Bacterial Processing of Glycans
Dietary carbohydrates are essential for the gut microbiota201. Many gut commensals have carbohydrate-active enzymes (CAZymes), which facilitate the processing of a range of glycans (Fig. 1G)202,203. CAZymes vary among individuals depending on factors such as age and geography204. Differential glycan preferences are exhibited by the various microbes found in the gut, resulting in diverse metabolism203. For example, Bacteroidetes thetaitaomicron, B. fragilis, and Ruminococcus torques can break down molecules such as mucin163,205,206. B .thetaitaomicron can metabolize L-fucose as an energy source and induce host FUTs to increase mucosal fucosylation, creating a beneficial environment for itself62,207. Additionally, B .thetaitaomicron can help increase sialic acid-carrying glycan expression208. Bacterial exoglycosidases release monosaccharide residues from mucin for the bacteria to use as an energy source under homeostatic conditions (Fig. 1G)209.
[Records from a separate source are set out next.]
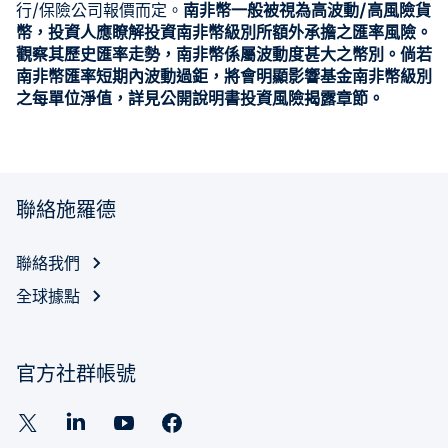
行/保險公司報價而定。
南非幣一般被視為高波動/高風險貨
幣，投資人應瞭解投資南非幣級別所額外承擔之匯率風險。
觀察其歷史匯率走勢，南非幣係屬波動度甚大之幣別。倘若
南非幣匯率短期內波動過鉅，將會明顯影響基金南非幣級別
之每單位淨值，詳見公開說明書投資風險揭露章節。
聯絡施羅德
聯絡我們
全球據點
官方社群帳號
On the other hand, Bifidobacteria can break down human milk oligosaccharides (HMOs) to aid in their digestion, a process important for infants who lack the enzymatic capability to process HMOs210,211. Exposure to HMOs in breast milk in infancy helps Bifidobacteria to colonize the gut and help the host develop an immune tolerance towards commensal bacteria since HMOs act as a carbon source for the gut microbiota and host212. HMO metabolism is a virulence-suppressing process and is required to prevent the adhesion of pathogens to the intestinal epithelia as HMOs resemble epithelial surface glycans, allowing them to act as decoy receptors for bacteria (like E. coli and Vibrio cholerae ), and hence, preventing the attachment of the bacteria to the gut211,213. HMOs assert their anti-inflammatory effects by regulating interleukin production and lymphocyte activation. Additionally, sialylated HMOs can help maintain a Th1/Th2 balance214,215.
The process of dietary fiber fermentation by the gut microbiota starts with the breakdown of complex glycans into simpler sugars, which are then fermented by the intestinal anaerobic microorganisms (Fig. 1G). This fermentation process causes the production of short-chain fatty acids (SCFAs), which are absorbed from the colon to be used in numerous metabolic processes216,217. One such SCFA is butyrate. It is the preferred energy source of colonocytes, and it facilitates the maturation of the colonic mucus barrier218,219. However, deviations from its physiological concentrations may cause colon cancer220. Impaired butyrate oxidation is also evident in patients with ulcerative colitis (Fig. 2G)221. A low-fiber diet has been associated with reduced beneficial gut bacteria and increased risk for IBD222. Comparably, a high-fiber diet can promote an increase in the Prevotella genus, which has reduced colonization in individuals with low-fiber diets223,224. A high-fiber diet stimulates an increase in glycan metabolism by the gut bacteria and helps up-regulate SCFA production, thereby reducing inflammation225.
Due to its high glycan content, the mucus layer serves as a nutrient source for the inhabitant bacteria202. Mucin glycan utilization gives bacteria a consistent nutrient supply and helps the bacteria colonize the mucus layer226. In the hGM, due to their diverse CAZymes, Bacteroidetes are general glycan degraders that can use both dietary and host glycans (Fig. 1G)227. Bifidobacteria and Firmicutes genera show similar glycan degradation patterns since they both use carbohydrates with low levels of polymerization227.Akkermansia muciniphila is another important bacterial species that degrades mucus glycans into acetate to support butyrate-producing bacteria228,229. Conversely, A.muciniphila can show mucus thinning effects in low-fiber diets and dysbiosis230. Mucolytic bacteria can also generate SCFAs through fermentation. These SCFAs can be utilized by non-mucolytic bacteria or used by the host to recover the energy that was used in the mucin synthesis and secretion231. MUC2 expression can also be increased by SCFAs232.
Mucin degradation by bacteria is an essential process in establishing a stable microbiota168. The symbiotic relationship between the host and the microbiota relies on the microbes’ capabilities of host glycan digestion and the host’s ability to secrete mucin glycans for microbial stimuli17. If the dietary polysaccharides were to be depleted from the host’s diet, this would result in a significant shift to gut bacterial consumption of host mucus8. If the host has a low-fiber diet, this results in decreased microbial diversity and a shift in microbial composition to sole reliance on host mucus8,149. Increased reliance on host mucus eventually wears down the mucus barrier and causes an inevitable breach of the mucus layer, as observed in ulcerative colitis patients149. This data also supports the finding that the low fiber content in the Western diet leads to increased IBD prevalence149.